Dioxin in the news

Published April 1, 2001

New dioxin law shuts down 17 percent of Japan’s incinerators

Since the institution of its Dioxin Reduction Law in July 1999, Japan has either shut down or suspended operations of as many as 4,600 incinerators, representing 17 percent of the country’s operating incinerators.

According to BNA’s Daily Environment Report, the Japanese government set a national target to reduce by March 2003 domestic dioxin emissions by 90 percent compared with 1997 levels.

Virtually all of the shutdowns affect small and medium-sized incinerators. Although Japanese officials say closing incinerators that do not meet emission standards is a welcome development, they are concerned about the possibility of illegal dumping and export of industrial waste.

Possible dioxin benefits for breast cancer research

Toxicologists at Texas A&M University are studying dioxin’s ability to inhibit estrogen’s facilitation of the growth of breast cancer cells. Based on this research, a team of scientists led by Dr.
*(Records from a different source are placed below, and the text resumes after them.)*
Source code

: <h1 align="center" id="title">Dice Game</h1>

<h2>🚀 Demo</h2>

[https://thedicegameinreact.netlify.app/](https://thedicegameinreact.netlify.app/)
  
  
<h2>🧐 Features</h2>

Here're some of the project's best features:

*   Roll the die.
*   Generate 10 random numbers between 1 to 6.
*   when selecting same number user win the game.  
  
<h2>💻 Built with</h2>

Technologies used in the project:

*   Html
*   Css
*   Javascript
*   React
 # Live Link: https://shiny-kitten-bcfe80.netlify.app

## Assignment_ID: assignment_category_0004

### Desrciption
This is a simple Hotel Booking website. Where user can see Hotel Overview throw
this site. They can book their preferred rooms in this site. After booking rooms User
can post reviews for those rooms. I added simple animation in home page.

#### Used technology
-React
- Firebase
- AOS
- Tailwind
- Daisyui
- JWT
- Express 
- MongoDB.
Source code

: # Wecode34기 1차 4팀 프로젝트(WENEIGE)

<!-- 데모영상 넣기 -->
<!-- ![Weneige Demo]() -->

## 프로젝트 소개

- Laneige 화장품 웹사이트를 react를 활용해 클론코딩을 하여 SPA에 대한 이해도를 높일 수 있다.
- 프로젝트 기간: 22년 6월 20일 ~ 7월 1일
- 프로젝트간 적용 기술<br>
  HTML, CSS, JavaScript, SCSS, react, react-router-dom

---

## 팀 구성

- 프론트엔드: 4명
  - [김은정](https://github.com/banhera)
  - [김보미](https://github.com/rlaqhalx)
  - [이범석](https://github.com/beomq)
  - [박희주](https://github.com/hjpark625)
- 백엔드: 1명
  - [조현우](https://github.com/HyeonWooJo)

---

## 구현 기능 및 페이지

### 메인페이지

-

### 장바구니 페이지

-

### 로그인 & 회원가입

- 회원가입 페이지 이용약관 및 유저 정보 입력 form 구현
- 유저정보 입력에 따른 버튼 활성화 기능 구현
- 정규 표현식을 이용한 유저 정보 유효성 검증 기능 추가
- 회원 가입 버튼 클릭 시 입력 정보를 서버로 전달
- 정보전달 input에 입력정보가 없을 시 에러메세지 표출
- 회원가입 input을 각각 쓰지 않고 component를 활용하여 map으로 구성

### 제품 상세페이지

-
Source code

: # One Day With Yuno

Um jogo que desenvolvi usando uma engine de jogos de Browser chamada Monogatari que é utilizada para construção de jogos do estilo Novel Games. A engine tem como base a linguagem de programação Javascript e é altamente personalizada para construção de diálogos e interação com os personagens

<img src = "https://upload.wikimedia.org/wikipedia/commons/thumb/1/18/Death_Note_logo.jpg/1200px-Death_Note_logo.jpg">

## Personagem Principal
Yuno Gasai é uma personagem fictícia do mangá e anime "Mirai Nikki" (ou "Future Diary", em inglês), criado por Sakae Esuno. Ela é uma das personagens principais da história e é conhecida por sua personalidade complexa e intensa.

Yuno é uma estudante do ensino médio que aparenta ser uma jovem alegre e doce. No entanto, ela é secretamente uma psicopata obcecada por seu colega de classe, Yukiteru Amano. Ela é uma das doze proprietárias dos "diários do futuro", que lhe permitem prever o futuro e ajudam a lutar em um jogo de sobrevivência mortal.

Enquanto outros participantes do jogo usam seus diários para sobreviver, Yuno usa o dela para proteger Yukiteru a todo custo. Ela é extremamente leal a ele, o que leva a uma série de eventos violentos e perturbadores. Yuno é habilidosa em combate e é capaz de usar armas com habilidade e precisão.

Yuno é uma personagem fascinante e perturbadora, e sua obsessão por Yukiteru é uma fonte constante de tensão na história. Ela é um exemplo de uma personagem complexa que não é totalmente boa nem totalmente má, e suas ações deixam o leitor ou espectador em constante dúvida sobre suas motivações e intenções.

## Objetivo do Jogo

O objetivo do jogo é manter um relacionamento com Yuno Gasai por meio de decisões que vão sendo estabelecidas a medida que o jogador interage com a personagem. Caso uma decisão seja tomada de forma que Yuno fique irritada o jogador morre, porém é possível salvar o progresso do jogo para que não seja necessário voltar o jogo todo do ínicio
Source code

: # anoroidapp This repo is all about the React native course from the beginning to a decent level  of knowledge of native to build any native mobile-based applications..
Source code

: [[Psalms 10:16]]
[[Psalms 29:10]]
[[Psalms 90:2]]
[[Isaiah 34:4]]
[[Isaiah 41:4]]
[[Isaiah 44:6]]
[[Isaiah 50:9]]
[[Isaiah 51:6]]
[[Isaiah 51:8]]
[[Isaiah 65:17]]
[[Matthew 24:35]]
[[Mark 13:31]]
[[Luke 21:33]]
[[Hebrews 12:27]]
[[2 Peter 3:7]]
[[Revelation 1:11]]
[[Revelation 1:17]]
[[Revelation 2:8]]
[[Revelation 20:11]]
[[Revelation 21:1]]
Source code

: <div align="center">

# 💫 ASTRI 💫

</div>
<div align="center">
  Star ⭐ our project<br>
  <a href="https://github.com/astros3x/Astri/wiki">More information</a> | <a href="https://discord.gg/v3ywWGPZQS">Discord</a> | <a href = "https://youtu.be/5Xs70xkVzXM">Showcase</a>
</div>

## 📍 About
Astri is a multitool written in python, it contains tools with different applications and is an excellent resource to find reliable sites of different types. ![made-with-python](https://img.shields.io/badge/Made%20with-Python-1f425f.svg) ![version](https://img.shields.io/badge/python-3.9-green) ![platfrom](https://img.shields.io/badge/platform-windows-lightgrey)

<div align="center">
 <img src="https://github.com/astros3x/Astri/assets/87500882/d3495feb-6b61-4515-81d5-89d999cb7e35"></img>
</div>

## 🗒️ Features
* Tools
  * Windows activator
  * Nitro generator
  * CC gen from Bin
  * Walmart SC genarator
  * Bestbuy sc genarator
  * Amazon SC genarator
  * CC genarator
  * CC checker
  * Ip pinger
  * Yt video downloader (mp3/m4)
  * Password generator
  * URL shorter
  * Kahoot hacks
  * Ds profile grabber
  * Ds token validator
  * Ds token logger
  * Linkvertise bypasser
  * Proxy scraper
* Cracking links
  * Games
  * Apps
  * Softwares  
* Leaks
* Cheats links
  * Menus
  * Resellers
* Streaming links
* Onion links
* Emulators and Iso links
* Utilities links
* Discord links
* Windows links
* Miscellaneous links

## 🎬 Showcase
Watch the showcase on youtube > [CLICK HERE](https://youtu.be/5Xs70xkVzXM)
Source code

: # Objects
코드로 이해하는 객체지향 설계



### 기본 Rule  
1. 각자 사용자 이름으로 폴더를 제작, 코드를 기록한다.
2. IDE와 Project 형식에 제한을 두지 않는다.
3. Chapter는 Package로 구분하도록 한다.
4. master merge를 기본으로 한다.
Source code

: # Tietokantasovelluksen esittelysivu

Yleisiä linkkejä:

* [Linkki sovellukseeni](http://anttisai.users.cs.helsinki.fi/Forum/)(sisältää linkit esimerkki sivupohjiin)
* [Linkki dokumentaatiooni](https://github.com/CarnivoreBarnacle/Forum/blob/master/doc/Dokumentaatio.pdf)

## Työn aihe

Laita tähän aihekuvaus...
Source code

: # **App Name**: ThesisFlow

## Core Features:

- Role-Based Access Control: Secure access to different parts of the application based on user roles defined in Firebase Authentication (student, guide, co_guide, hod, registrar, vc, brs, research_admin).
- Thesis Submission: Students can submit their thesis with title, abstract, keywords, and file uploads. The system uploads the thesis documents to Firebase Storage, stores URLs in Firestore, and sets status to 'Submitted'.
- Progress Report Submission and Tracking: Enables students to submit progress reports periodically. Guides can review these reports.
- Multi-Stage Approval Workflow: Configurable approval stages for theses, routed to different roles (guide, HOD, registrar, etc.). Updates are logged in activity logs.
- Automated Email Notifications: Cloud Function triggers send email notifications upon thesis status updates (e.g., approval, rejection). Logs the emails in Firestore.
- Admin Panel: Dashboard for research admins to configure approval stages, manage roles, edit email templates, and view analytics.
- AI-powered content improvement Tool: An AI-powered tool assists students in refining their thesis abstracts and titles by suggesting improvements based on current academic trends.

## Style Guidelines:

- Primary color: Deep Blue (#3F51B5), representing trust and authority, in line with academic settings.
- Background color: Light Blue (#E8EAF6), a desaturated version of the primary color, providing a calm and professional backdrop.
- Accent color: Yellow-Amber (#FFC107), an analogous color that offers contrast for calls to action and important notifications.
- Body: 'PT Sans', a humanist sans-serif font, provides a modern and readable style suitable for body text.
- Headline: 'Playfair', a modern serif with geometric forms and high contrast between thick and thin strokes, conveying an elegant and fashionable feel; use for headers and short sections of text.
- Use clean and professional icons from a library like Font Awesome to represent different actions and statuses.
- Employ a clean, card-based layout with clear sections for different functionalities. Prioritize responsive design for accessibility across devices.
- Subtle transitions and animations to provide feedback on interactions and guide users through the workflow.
Stephen Safe is hoping to produce chemicals that mimic dioxin’s interference with estrogen–working in the same way, without the potential toxicity of dioxin.

While studying the effect of dioxin on liver cancer in rats, scientists noted some “odd and interesting” effects, says Safe. In addition to observing much lower levels of breast cancer in rats exposed to dioxin, Safe also noted the chemical seemed to cause a decreased immune response in mice, but an increased response in rats. While guinea pigs showed negative effects from dioxin exposure, Safe reported, hamsters seemed to have no response to the chemical.